Task material Start Marker

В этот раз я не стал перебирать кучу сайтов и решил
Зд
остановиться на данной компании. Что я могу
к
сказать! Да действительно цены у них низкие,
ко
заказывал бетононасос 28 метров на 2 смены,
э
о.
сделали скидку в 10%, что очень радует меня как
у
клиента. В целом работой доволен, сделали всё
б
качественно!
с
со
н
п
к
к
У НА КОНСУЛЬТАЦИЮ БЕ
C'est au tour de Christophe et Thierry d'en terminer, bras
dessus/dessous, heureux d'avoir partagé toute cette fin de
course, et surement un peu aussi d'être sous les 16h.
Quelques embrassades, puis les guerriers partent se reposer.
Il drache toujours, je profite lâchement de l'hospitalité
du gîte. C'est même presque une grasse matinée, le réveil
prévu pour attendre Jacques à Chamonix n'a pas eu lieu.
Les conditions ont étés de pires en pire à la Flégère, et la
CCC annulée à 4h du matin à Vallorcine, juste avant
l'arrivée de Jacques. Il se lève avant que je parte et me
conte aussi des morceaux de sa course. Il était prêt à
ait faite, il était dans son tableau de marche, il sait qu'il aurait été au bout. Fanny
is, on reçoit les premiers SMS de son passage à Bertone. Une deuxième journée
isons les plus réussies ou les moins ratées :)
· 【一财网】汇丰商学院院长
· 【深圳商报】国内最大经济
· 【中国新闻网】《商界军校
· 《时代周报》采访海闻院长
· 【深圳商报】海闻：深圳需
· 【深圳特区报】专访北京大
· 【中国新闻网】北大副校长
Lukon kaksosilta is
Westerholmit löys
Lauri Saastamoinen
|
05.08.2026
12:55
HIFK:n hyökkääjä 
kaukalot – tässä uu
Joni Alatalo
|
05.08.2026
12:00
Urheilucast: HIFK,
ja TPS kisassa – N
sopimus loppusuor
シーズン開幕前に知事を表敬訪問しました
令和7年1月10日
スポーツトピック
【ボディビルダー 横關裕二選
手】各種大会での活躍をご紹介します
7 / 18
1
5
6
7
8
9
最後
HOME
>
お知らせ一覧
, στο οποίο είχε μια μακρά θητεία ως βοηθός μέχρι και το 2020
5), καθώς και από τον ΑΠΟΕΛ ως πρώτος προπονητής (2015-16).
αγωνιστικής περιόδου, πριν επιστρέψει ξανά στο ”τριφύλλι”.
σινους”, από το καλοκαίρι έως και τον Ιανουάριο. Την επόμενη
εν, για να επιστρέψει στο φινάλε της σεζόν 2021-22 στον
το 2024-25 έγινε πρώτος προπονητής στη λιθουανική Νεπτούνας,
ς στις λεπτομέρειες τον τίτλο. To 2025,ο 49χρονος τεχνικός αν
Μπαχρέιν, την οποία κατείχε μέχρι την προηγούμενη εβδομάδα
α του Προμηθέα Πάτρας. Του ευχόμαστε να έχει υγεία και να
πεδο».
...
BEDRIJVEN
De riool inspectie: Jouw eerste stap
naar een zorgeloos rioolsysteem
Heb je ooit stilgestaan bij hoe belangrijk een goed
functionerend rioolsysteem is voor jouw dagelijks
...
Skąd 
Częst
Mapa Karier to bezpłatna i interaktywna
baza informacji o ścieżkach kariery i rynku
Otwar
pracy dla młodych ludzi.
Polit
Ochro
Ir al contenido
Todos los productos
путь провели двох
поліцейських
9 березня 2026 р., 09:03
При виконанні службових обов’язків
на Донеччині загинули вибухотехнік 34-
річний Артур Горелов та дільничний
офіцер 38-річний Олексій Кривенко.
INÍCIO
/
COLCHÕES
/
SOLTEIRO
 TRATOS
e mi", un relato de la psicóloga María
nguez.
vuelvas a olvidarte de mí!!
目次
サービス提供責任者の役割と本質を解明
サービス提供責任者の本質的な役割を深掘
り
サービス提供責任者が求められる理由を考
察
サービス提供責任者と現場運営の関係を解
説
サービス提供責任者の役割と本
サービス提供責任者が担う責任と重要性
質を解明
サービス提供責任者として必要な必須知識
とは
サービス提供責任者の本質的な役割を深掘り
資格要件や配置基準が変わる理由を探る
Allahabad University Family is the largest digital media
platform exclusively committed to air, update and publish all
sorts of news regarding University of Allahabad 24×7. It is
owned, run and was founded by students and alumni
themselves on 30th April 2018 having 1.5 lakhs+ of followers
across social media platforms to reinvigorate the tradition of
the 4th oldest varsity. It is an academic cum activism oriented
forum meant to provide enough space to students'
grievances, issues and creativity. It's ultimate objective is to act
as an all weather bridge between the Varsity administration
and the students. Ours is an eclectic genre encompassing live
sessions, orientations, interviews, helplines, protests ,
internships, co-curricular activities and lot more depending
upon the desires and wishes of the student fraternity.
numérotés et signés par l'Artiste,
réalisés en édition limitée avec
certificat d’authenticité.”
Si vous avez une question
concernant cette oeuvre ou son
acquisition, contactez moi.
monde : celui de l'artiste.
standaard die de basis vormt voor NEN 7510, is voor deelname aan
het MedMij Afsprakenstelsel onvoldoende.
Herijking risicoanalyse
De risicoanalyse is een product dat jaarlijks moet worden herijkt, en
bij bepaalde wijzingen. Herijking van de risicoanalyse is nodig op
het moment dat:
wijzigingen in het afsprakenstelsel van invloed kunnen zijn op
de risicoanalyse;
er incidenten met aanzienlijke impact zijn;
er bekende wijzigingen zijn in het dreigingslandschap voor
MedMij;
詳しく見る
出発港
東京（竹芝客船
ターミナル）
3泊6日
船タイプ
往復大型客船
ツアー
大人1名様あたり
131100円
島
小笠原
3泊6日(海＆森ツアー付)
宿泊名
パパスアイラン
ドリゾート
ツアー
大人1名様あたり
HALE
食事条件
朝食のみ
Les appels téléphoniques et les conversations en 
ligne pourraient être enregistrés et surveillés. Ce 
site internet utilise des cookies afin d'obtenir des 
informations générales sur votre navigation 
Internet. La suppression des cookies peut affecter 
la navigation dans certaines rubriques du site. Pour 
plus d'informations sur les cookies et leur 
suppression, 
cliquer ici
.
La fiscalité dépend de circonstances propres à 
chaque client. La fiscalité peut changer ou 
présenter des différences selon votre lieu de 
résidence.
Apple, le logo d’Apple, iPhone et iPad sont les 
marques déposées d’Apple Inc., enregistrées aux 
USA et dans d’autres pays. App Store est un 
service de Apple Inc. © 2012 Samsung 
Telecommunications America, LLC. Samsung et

Task material End Marker

Exercise goal - The records above are to be restated word for word.

Response to this task -
В этот раз я не стал перебирать кучу сайтов и решил
Зд
остановиться на данной компании. Что я могу
к
сказать! Да действительно цены у них низкие,
ко
заказывал бетононасос 28 метров на 2 смены,
э
о.
сделали скидку в 10%, что очень радует меня как
у
клиента. В целом работой доволен, сделали всё
б
качественно!
с
со
н
п
к
к
У НА КОНСУЛЬТАЦИЮ БЕ
C'est au tour de Christophe et Thierry d'en terminer, bras
dessus/dessous, heureux d'avoir partagé toute cette fin de
course, et surement un peu aussi d'être sous les 16h.
Quelques embrassades, puis les guerriers partent se reposer.
Il drache toujours, je profite lâchement de l'hospitalité
du gîte. C'est même presque une grasse matinée, le réveil
prévu pour attendre Jacques à Chamonix n'a pas eu lieu.
Les conditions ont étés de pires en pire à la Flégère, et la
CCC annulée à 4h du matin à Vallorcine, juste avant
l'arrivée de Jacques. Il se lève avant que je parte et me
conte aussi des morceaux de sa course. Il était prêt à
ait faite, il était dans son tableau de marche, il sait qu'il aurait été au bout. Fanny
is, on reçoit les premiers SMS de son passage à Bertone. Une deuxième journée
isons les plus réussies ou les moins ratées :)
· 【一财网】汇丰商学院院长
· 【深圳商报】国内最大经济
· 【中国新闻网】《商界军校
· 《时代周报》采访海闻院长
· 【深圳商报】海闻：深圳需
· 【深圳特区报】专访北京大
· 【中国新闻网】北大副校长
Lukon kaksosilta is
Westerholmit löys
Lauri Saastamoinen
|
05.08.2026
12:55
HIFK:n hyökkääjä 
kaukalot – tässä uu
Joni Alatalo
|
05.08.2026
12:00
Urheilucast: HIFK,
ja TPS kisassa – N
sopimus loppusuor
シーズン開幕前に知事を表敬訪問しました
令和7年1月10日
スポーツトピック
【ボディビルダー 横關裕二選
手】各種大会での活躍をご紹介します
7 / 18
1
5
6
7
8
9
最後
HOME
>
お知らせ一覧
, στο οποίο είχε μια μακρά θητεία ως βοηθός μέχρι και το 2020
5), καθώς και από τον ΑΠΟΕΛ ως πρώτος προπονητής (2015-16).
αγωνιστικής περιόδου, πριν επιστρέψει ξανά στο ”τριφύλλι”.
σινους”, από το καλοκαίρι έως και τον Ιανουάριο. Την επόμενη
εν, για να επιστρέψει στο φινάλε της σεζόν 2021-22 στον
το 2024-25 έγινε πρώτος προπονητής στη λιθουανική Νεπτούνας,
ς στις λεπτομέρειες τον τίτλο. To 2025,ο 49χρονος τεχνικός αν
Μπαχρέιν, την οποία κατείχε μέχρι την προηγούμενη εβδομάδα
α του Προμηθέα Πάτρας. Του ευχόμαστε να έχει υγεία και να
πεδο».
...
BEDRIJVEN
De riool inspectie: Jouw eerste stap
naar een zorgeloos rioolsysteem
Heb je ooit stilgestaan bij hoe belangrijk een goed
functionerend rioolsysteem is voor jouw dagelijks
...
Skąd 
Częst
Mapa Karier to bezpłatna i interaktywna
baza informacji o ścieżkach kariery i rynku
Otwar
pracy dla młodych ludzi.
Polit
Ochro
Ir al contenido
Todos los productos
путь провели двох
поліцейських
9 березня 2026 р., 09:03
При виконанні службових обов’язків
на Донеччині загинули вибухотехнік 34-
річний Артур Горелов та дільничний
офіцер 38-річний Олексій Кривенко.
INÍCIO
/
COLCHÕES
/
SOLTEIRO
 TRATOS
e mi", un relato de la psicóloga María
nguez.
vuelvas a olvidarte de mí!!
目次
サービス提供責任者の役割と本質を解明
サービス提供責任者の本質的な役割を深掘
り
サービス提供責任者が求められる理由を考
察
サービス提供責任者と現場運営の関係を解
説
サービス提供責任者の役割と本
サービス提供責任者が担う責任と重要性
質を解明
サービス提供責任者として必要な必須知識
とは
サービス提供責任者の本質的な役割を深掘り
資格要件や配置基準が変わる理由を探る
Allahabad University Family is the largest digital media
platform exclusively committed to air, update and publish all
sorts of news regarding University of Allahabad 24×7. It is
owned, run and was founded by students and alumni
themselves on 30th April 2018 having 1.5 lakhs+ of followers
across social media platforms to reinvigorate the tradition of
the 4th oldest varsity. It is an academic cum activism oriented
forum meant to provide enough space to students'
grievances, issues and creativity. It's ultimate objective is to act
as an all weather bridge between the Varsity administration
and the students. Ours is an eclectic genre encompassing live
sessions, orientations, interviews, helplines, protests ,
internships, co-curricular activities and lot more depending
upon the desires and wishes of the student fraternity.
numérotés et signés par l'Artiste,
réalisés en édition limitée avec
certificat d’authenticité.”
Si vous avez une question
concernant cette oeuvre ou son
acquisition, contactez moi.
monde : celui de l'artiste.
standaard die de basis vormt voor NEN 7510, is voor deelname aan
het MedMij Afsprakenstelsel onvoldoende.
Herijking risicoanalyse
De risicoanalyse is een product dat jaarlijks moet worden herijkt, en
bij bepaalde wijzingen. Herijking van de risicoanalyse is nodig op
het moment dat:
wijzigingen in het afsprakenstelsel van invloed kunnen zijn op
de risicoanalyse;
er incidenten met aanzienlijke impact zijn;
er bekende wijzigingen zijn in het dreigingslandschap voor
MedMij;
詳しく見る
出発港
東京（竹芝客船
ターミナル）
3泊6日
船タイプ
往復大型客船
ツアー
大人1名様あたり
131100円
島
小笠原
3泊6日(海＆森ツアー付)
宿泊名
パパスアイラン
ドリゾート
ツアー
大人1名様あたり
HALE
食事条件
朝食のみ
Les appels téléphoniques et les conversations en 
ligne pourraient être enregistrés et surveillés. Ce 
site internet utilise des cookies afin d'obtenir des 
informations générales sur votre navigation 
Internet. La suppression des cookies peut affecter 
la navigation dans certaines rubriques du site. Pour 
plus d'informations sur les cookies et leur 
suppression, 
cliquer ici
.
La fiscalité dépend de circonstances propres à 
chaque client. La fiscalité peut changer ou 
présenter des différences selon votre lieu de 
résidence.
Apple, le logo d’Apple, iPhone et iPad sont les 
marques déposées d’Apple Inc., enregistrées aux 
USA et dans d’autres pays. App Store est un 
service de Apple Inc. © 2012 Samsung 
Telecommunications America, LLC. Samsung et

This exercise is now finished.